Still, as they tangled with Israeli troops on the ground, Hamas and other militant factions continued to fire a steady barrage of rockets from the Gaza Strip into Israel.
Since Israel's ground offensive began Thursday night, some 160 rockets have been fired, Israel's military said, saying the number represented a "limited decline."
"Not a big change, but the numbers are smaller than in the past couple of days," said Capt. Eytan Buchman, an Israeli Army spokesman.
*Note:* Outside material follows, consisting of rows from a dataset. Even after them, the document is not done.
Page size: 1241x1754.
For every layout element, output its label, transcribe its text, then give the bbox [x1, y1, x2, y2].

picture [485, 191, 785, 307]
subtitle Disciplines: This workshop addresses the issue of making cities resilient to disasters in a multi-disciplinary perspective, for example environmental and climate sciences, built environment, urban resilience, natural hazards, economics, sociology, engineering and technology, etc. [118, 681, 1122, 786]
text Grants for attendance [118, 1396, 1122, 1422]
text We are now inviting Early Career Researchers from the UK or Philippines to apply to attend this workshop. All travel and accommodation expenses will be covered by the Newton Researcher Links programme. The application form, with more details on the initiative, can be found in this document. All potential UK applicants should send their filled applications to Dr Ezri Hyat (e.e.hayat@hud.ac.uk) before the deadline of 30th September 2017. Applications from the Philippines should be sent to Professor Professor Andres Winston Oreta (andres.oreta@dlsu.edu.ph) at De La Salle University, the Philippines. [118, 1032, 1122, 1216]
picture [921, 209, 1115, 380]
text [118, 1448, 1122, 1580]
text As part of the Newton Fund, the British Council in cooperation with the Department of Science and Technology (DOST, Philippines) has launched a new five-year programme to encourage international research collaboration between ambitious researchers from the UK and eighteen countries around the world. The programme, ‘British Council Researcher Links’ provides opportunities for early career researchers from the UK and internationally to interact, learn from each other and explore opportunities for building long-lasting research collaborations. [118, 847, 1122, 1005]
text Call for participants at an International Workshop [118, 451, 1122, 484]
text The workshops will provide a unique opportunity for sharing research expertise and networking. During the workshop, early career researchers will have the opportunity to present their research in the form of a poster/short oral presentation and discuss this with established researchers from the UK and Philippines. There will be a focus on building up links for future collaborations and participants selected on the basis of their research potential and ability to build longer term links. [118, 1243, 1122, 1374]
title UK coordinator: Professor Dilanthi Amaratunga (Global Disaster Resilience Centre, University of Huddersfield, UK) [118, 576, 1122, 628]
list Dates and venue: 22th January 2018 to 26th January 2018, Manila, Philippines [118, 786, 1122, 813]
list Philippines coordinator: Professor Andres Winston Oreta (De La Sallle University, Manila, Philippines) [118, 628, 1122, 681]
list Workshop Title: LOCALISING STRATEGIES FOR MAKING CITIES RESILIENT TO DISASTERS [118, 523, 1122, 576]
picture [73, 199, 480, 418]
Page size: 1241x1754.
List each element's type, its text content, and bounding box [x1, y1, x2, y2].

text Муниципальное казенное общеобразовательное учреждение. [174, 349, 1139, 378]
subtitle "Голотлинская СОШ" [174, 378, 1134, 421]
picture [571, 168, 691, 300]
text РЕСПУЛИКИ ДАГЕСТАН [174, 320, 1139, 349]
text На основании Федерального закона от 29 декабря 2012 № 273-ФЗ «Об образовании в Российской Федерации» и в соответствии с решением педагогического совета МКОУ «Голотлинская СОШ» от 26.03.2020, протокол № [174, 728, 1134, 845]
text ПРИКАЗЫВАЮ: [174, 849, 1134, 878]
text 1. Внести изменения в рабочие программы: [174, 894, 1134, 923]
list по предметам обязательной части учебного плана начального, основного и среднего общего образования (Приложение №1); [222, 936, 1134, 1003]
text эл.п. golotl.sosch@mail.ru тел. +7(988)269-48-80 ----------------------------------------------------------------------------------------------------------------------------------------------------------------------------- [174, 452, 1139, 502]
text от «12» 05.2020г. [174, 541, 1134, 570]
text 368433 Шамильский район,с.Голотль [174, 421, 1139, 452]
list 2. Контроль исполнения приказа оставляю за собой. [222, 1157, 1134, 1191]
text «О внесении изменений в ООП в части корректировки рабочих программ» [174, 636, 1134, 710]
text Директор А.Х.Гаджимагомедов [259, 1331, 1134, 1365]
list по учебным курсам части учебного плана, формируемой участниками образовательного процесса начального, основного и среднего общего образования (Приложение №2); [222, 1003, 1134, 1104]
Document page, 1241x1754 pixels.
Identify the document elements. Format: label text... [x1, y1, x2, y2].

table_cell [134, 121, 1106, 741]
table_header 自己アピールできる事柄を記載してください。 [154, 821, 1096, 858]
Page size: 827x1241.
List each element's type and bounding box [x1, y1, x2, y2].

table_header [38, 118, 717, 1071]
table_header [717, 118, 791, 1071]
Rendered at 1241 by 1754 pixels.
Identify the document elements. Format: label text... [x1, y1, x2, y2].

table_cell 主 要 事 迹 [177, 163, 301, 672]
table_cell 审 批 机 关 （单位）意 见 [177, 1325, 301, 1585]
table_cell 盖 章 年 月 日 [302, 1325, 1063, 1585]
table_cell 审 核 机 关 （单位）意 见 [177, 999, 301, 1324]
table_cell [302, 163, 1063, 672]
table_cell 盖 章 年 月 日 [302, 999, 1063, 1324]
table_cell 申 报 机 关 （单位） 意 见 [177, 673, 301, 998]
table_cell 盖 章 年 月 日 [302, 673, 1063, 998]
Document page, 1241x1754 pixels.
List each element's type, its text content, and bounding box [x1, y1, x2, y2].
In southern Israel, though, a Hamas rocket killed a Bedouin man - the second Israeli civilian killed in the conflict - and badly injured an infant girl Saturday, said officials with Magen David Adom, Israel's first aid agency. Twenty-nine people were slightly injured in the attack.
Sirens rang over communities in southern Israel all day.
During the ground offensive, Israeli troops have attacked more than 300 Hamas targets, including 112 command centers and 95 rocket launchers, the military said, and have found 13 tunnels from Gaza into Israel, with 31 openings.
In Gaza, evacuees watched from the top floor of an elementary school northeast of Khan Younis, one of the enclave's hardest-hit areas, as round after round of Israeli tank and artillery shells fell a mile or two away.
Ten men gathered in front of a grocery store were killed before dawn when an Israeli missile struck the pavement. Small BB-size pieces of shrapnel flew from the explosion and flecked the walls with pinpoint holes.
The men's funerals were sponsored by Hamas and Fatah, the other leading Palestinian party. Their bodies were draped in the flags of their movements, while religious and martial music blared.
Sanna Siri - whose sons Mohammad, 17, and Yahiva, 20, were killed - cried out to God and cursed the Israelis minutes after the funeral procession left her home.
"My sons went to the heavens as angels," Siri said. She called the Israelis "pigs" and said she hoped they suffer.